To qualify for hospice care, a hospice doctor and your doctor (if you have one) must certify that you’re terminally ill, meaning you have a life expectancy of 6 months or less. When you agree to hospice care, you’re agreeing to comfort care (palliative care) instead of care to cure your terminal illness. You also must sign a statement choosing hospice care instead of other Medicare-covered treatments for your terminal illness and related conditions. Coverage includes:
  • All items and services needed for pain relief and symptom management
  • Medical, nursing, and social services
  • Drugs for pain management
  • Durable medical equipment for pain relief and symptom management
  • Aide and homemaker services
  • Other covered services you need to manage your pain and other
symptoms, as well as spiritual and grief counseling for you and your family.

Home Health Care

Medicare covers home health services if you need part-time or intermittent skilled services and if you’re “homebound,” which means:
  • You have trouble leaving your home without help (like using a cane, wheelchair, walker, or crutches; special transportation; or help from another person) because of an illness or injury.
  • Leaving your home isn’t recommended because of your condition.
  • You’re normally unable to leave your home because it’s a major effort.
Part B
Helps cover:
Medicare Part B (Medical Insurance) helps cover medically necessary doctor’s services, outpatient care, home health services, durable medical equipment, mental health services, and other medical services. Part B also covers many preventive services.
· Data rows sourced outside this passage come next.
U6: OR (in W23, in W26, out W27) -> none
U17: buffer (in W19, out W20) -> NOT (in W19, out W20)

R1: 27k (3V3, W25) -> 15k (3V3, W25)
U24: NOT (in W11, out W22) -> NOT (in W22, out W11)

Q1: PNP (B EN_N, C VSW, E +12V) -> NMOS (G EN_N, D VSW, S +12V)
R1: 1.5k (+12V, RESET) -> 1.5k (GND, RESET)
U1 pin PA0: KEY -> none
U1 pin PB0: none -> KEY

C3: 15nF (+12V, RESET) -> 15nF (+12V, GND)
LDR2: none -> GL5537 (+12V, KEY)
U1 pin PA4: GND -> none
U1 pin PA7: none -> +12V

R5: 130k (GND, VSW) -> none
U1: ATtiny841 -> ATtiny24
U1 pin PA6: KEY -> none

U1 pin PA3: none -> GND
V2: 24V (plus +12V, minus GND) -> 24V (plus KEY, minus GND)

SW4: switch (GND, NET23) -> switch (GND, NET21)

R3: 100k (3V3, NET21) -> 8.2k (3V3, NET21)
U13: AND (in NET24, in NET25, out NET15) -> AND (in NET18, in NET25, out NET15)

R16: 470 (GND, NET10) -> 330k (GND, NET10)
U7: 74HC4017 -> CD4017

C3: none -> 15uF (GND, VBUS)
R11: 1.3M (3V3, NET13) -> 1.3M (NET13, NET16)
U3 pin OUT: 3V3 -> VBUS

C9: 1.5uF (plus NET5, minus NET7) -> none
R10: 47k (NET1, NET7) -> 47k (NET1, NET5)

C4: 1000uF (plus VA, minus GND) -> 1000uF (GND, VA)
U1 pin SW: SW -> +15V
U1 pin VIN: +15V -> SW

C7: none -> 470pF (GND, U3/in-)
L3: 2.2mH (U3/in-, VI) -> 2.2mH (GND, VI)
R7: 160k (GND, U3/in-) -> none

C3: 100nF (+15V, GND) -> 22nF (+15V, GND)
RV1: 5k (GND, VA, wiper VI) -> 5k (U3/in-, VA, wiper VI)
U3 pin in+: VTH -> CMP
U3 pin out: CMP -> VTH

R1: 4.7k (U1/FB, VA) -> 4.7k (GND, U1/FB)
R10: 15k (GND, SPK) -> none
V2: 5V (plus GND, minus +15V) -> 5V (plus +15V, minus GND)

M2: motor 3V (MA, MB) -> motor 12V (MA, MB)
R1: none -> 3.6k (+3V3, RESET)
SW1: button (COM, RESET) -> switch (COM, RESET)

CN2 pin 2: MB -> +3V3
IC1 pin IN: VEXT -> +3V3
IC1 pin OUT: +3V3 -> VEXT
Services from doctors and other health care providers

Medically necessary doctor services (including outpatient services and some inpatient hospital doctor services, emergency, e-visit and covered preventive services.

Outpatient care

Many diagnostic and treatment services you get as an outpatient from a Medicare-participating hospital are covered.

Home health care

Medicare covers home health services if you need part-time or intermittent skilled services and if you’re “homebound,” which means: You have trouble leaving your home without help (like using a cane, wheelchair, walker, or crutches; special transportation; or help from another person) because of an illness or injury, leaving your home isn’t recommended because of your condition or you’re normally unable to leave your home because it’s a major effort.

Durable medical equipment

You must use specific suppliers called “contract suppliers” for wheelchairs, walkers, hospital beds and other equipment like defibrillators, diabetes equipment supplies and therapeutic shoes or Medicare won’t pay for them.

Many preventive services

Like screenings, shots, or vaccines, and yearly “Wellness” visits as well as abdominal aortic aneurysm screening, acupuncture, alcohol misuse screening, ambulance services to the nearest appropriate medical facility, ambulatory surgical center facility where surgical procedures are performed, and the patient is expected to be released within 24 hours, some bariatric surgical procedures, may pay behavioral health condition like depression, anxiety, or another mental health condition, bone mass measurements, cardiac rehab and screenings, cervical cancer screenings & chemotherapy, manipulation of the spine by a chiropractor if medically necessary to correct a subluxation, chronic care management services, cognitive assessment and care services, colorectal cancer screenings, CPAP devices, tobacco use counseling, depression screening, diabetes screening, flu shots, hepatitis B & C screenings/shots, glaucoma tests and to see the full list of covered services, visit medicare.gov.

Drugs

A limited number of outpatient prescription drugs like injections you get in a doctor’s office, certain oral anti-cancer drugs, drugs used with some types of durable medical equipment (like a nebulizer or external infusion pump), immunosuppressant drugs (see page 51), and, under very limited circumstances, certain drugs you get in a hospital outpatient setting.